INFORMATION SHOWN.
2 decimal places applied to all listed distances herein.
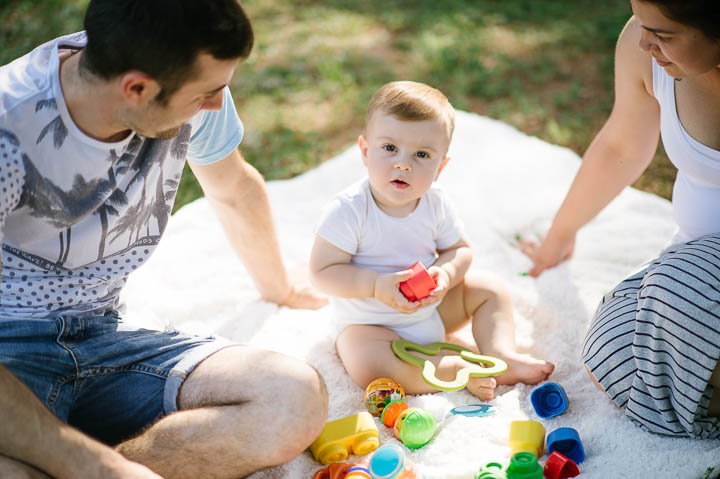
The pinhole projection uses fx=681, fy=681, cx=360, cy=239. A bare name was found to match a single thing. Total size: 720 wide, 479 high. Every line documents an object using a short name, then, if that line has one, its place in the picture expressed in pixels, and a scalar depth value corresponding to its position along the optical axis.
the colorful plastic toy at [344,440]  1.80
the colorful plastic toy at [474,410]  1.92
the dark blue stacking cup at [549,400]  1.94
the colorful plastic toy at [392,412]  1.91
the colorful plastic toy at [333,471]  1.71
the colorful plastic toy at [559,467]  1.68
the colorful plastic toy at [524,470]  1.63
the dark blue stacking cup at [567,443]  1.76
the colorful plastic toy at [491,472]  1.62
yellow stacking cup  1.77
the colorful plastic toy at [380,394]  1.98
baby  2.03
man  1.48
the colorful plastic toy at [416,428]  1.81
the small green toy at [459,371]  1.94
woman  1.69
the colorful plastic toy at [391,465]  1.65
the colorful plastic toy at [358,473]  1.65
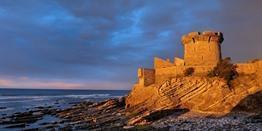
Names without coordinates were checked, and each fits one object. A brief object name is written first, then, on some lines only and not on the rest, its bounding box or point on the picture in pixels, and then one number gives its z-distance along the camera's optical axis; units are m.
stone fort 39.62
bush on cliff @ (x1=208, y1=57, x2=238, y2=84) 36.23
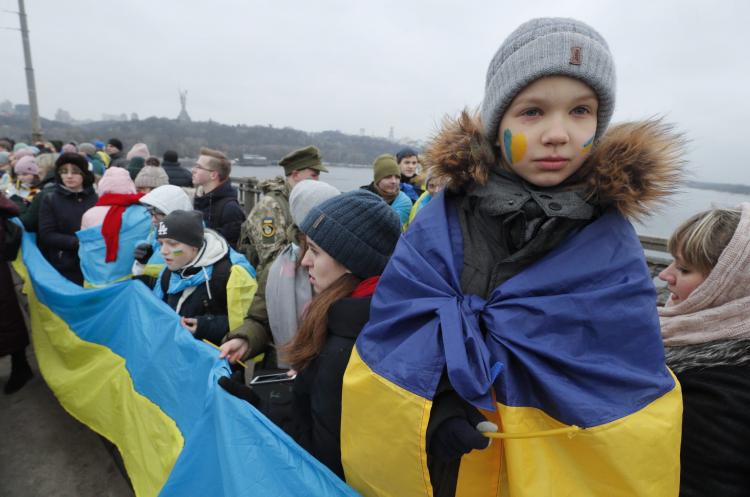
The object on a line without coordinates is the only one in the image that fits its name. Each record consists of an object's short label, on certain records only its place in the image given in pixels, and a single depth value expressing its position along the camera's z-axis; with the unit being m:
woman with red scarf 3.69
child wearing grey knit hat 0.91
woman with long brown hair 1.36
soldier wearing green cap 3.38
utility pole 10.58
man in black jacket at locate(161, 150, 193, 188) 6.85
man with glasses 4.21
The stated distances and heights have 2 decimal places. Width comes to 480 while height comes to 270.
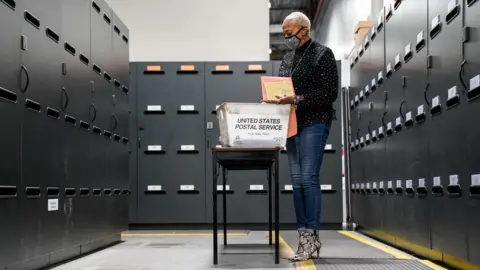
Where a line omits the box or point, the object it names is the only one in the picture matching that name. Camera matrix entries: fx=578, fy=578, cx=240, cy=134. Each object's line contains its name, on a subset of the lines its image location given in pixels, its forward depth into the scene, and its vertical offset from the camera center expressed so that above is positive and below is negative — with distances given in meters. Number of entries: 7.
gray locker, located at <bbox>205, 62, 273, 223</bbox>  7.27 +1.01
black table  3.37 +0.10
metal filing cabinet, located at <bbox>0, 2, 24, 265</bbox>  2.94 +0.21
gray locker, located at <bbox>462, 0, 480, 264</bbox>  2.86 +0.25
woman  3.52 +0.36
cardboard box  6.75 +1.69
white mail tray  3.35 +0.29
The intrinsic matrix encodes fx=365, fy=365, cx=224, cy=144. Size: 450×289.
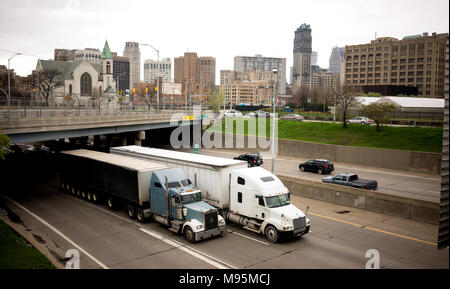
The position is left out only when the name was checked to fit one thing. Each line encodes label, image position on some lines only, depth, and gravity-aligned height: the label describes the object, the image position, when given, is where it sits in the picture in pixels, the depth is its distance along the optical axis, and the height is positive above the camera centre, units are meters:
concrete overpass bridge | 26.95 -1.06
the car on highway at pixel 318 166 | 36.59 -5.42
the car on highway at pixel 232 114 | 79.55 -0.37
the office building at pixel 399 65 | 131.88 +18.88
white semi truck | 17.23 -4.24
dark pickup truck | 26.22 -5.10
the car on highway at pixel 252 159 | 41.12 -5.27
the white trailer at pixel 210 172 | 19.44 -3.31
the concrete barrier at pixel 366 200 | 20.64 -5.49
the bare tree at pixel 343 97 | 51.19 +2.23
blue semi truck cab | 17.17 -4.68
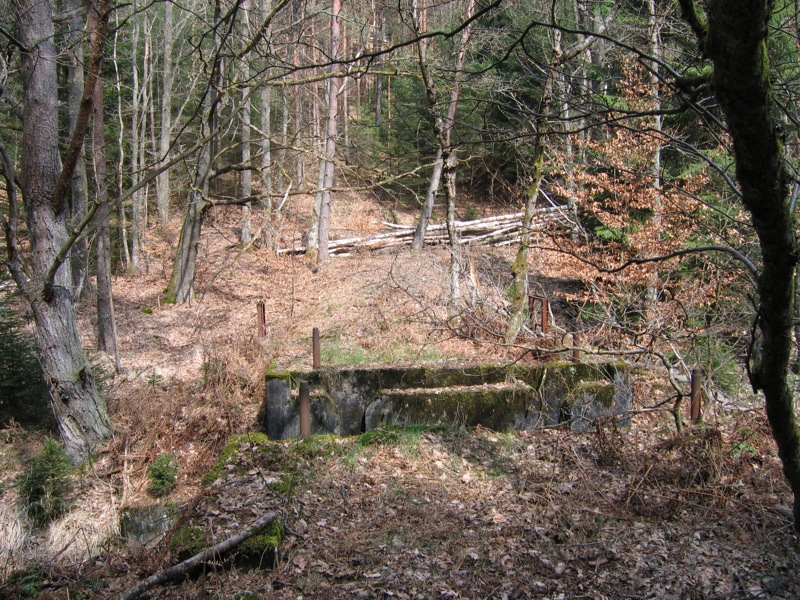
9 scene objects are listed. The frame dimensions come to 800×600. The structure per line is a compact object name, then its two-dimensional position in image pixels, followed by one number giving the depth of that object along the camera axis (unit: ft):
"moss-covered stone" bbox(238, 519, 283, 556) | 14.10
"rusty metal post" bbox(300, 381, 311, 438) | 22.56
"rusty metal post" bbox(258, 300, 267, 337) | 36.50
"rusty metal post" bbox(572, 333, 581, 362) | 25.41
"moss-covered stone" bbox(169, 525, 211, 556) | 14.06
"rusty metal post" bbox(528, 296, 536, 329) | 35.69
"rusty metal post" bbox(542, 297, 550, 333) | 31.94
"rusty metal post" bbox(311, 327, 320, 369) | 28.02
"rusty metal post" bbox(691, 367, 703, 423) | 21.29
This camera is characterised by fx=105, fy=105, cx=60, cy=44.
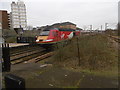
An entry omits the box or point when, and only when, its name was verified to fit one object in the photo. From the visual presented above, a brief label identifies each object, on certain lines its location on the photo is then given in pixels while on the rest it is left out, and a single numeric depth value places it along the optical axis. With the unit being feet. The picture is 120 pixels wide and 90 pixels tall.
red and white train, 41.09
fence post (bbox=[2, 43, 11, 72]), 17.69
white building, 231.71
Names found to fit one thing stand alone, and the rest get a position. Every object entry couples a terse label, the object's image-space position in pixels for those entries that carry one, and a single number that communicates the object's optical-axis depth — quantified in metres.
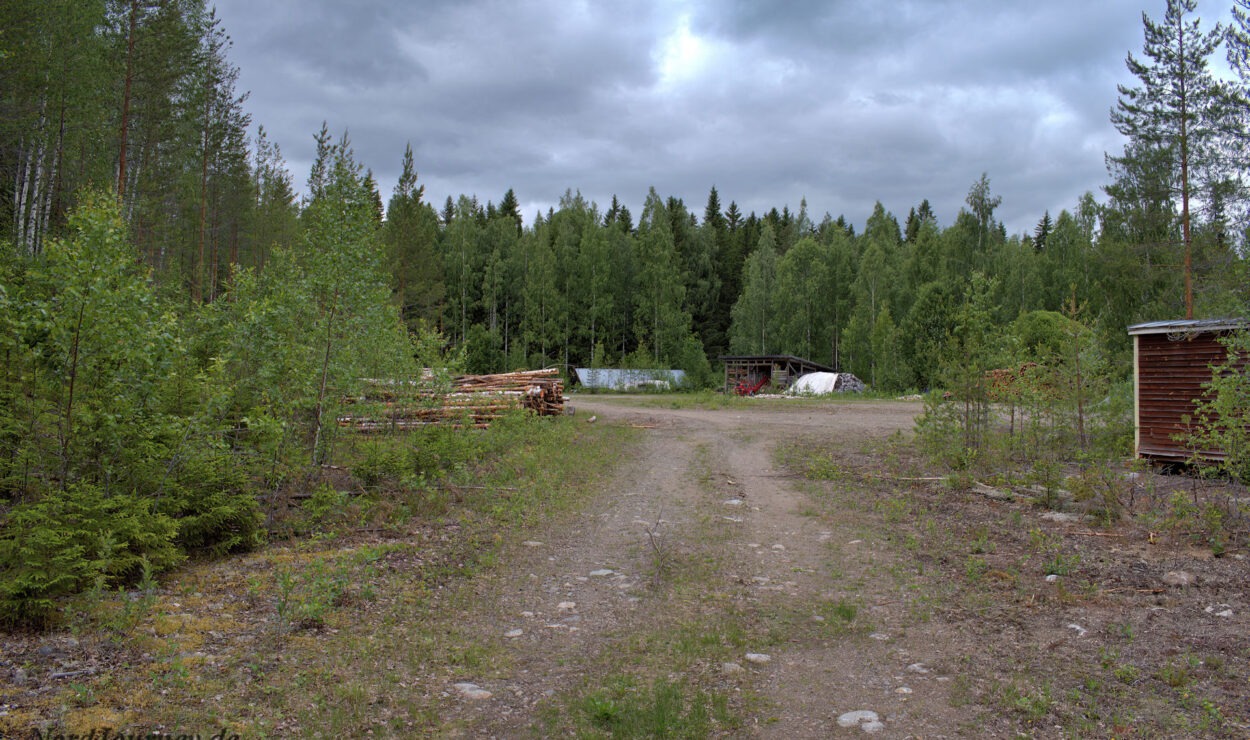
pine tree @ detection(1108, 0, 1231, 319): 22.64
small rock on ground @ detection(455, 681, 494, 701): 3.96
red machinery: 39.44
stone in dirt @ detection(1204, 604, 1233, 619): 5.07
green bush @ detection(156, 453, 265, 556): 5.92
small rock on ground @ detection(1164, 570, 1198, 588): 5.74
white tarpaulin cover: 37.25
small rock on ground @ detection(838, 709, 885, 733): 3.60
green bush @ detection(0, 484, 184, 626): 4.25
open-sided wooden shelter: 40.50
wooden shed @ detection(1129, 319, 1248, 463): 11.77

REQUIREMENT. Take from the material every line that holds "black".

RESPONSE FOR THIS EXERCISE.
man in black jacket at locate(161, 150, 193, 188) 6.85
black table  3.37 +0.10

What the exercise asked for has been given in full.